Loopstra also turned to his signature statements in Germany. To approach problems in discussions open-mindedly, he used the phrase “Everything is possible, but you might not like the consequences” in the sense of “be open to new ideas, think about the consequences, but don’t let them bother you.” His team appreciated this so much that they had a T-shirt printed with that exact phrase. According to one of the persons involved, the black shirts were first worn by Loopstra’s team members in an interface meeting. “I had the impression that some in management were scratching their heads, wondering if we hadn’t gone too fast.”
Coach
Zeiss had long realized that it needed many more engineers with technical leadership skills to develop complex mechatronic systems. According to company insiders, Loopstra saw the opportunity to mold young systems engineers and seized it. In recent years, he was closely involved with the Zeiss Expert Ladder, a program that allows employees to focus on their technical expertise and their career as technology experts.
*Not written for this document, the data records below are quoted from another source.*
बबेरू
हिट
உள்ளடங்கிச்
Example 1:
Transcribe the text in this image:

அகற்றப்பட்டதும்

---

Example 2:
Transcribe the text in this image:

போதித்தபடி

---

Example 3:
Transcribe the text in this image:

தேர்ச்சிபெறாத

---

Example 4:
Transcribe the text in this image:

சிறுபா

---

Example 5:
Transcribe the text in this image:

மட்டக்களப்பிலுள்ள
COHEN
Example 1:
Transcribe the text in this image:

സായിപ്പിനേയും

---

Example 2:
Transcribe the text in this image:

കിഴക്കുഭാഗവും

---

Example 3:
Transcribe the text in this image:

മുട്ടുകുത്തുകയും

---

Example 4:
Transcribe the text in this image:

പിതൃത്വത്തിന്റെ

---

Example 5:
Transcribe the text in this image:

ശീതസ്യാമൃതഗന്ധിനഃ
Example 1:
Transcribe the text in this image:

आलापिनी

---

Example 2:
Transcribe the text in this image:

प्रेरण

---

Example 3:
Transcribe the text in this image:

Zeiss’ management recognized that he was a good coach. Everywhere he worked, talents got promoted. “Young engineers realized that it was very nice to work with Erik,” says one of the technical managers who experienced this up close. “Those who worked with him soon found out that pure technical competence wasn’t enough to impress as an engineer. You also have to be honest and a team player who never loses sight of the goal. Zeiss introduced a positive feedback system and now has many more engineers who owe their way of thinking and acting to Erik’s coaching.”
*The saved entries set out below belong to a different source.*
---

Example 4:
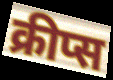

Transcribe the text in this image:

क्रीप्स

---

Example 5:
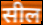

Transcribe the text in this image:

सील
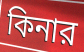
কিনার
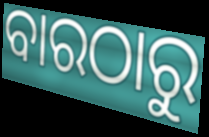
ବାରଠାରୁ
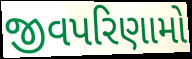
જીવપરિણામો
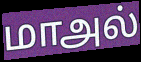
மாஅல்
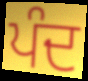
ਪੰਦ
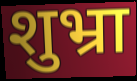
शुभ्रा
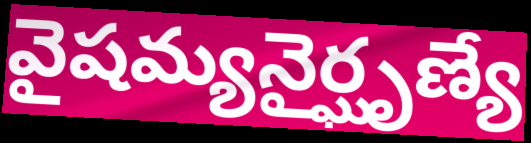
వైషమ్యనైర్ఘృణ్యే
A few weeks before his death, Loopstra boasted about it to Van Eijk, who as his student supervisor had characterized him as “not very coaching.” “Erik surprised me by telling me about his role within Zeiss as a coach of aspiring technicians. In the past, he was more driven and didn’t have the patience for the learning process of others.”
Energy
Back in 2000, Loopstra was recognized for his outstanding technical contributions. He was named one of the first two ASML fellows. Just under a decade later, he became the company’s first senior fellow. In 2012, he received the Martin van den Brink Award for system architects from the Dutch Society for Precision Engineering (DSPE). It was the first time the DSPE presented the award and the event was almost entirely dedicated to the namesake. Loopstra himself couldn’t be bothered. He wasn’t a person who sought the limelight. In 2018, Zeiss also lauded him for his pioneering achievements by appointing him a fellow shortly after he started there.
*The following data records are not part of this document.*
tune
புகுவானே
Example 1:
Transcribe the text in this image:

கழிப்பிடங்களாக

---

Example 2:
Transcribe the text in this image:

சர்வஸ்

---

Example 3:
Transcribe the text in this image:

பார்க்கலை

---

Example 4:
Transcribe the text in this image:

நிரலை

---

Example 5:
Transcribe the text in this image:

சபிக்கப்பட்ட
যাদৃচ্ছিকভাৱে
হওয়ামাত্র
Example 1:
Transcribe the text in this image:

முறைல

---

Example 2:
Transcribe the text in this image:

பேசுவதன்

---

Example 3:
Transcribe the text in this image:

Personally, Loopstra became attached to the Baden-Württemberg region. Loving the landscape, he and his wife bought a 400-year-old ramshackle farmhouse with a dilapidated barn “in the middle of nowhere” a good half-hour drive east of Oberkochen. This personal project quickly became well-known among the people he worked closely with at Zeiss. “He and his wife started rebuilding the ugly barn and really put a lot of energy into the renovation,” says one of the co-workers. “It was great to see what those two accomplished. Erik put more than 100 percent into Zeiss and in his spare time, he still had the stamina to remodel that old house. It’s unbelievable how much energy he had.”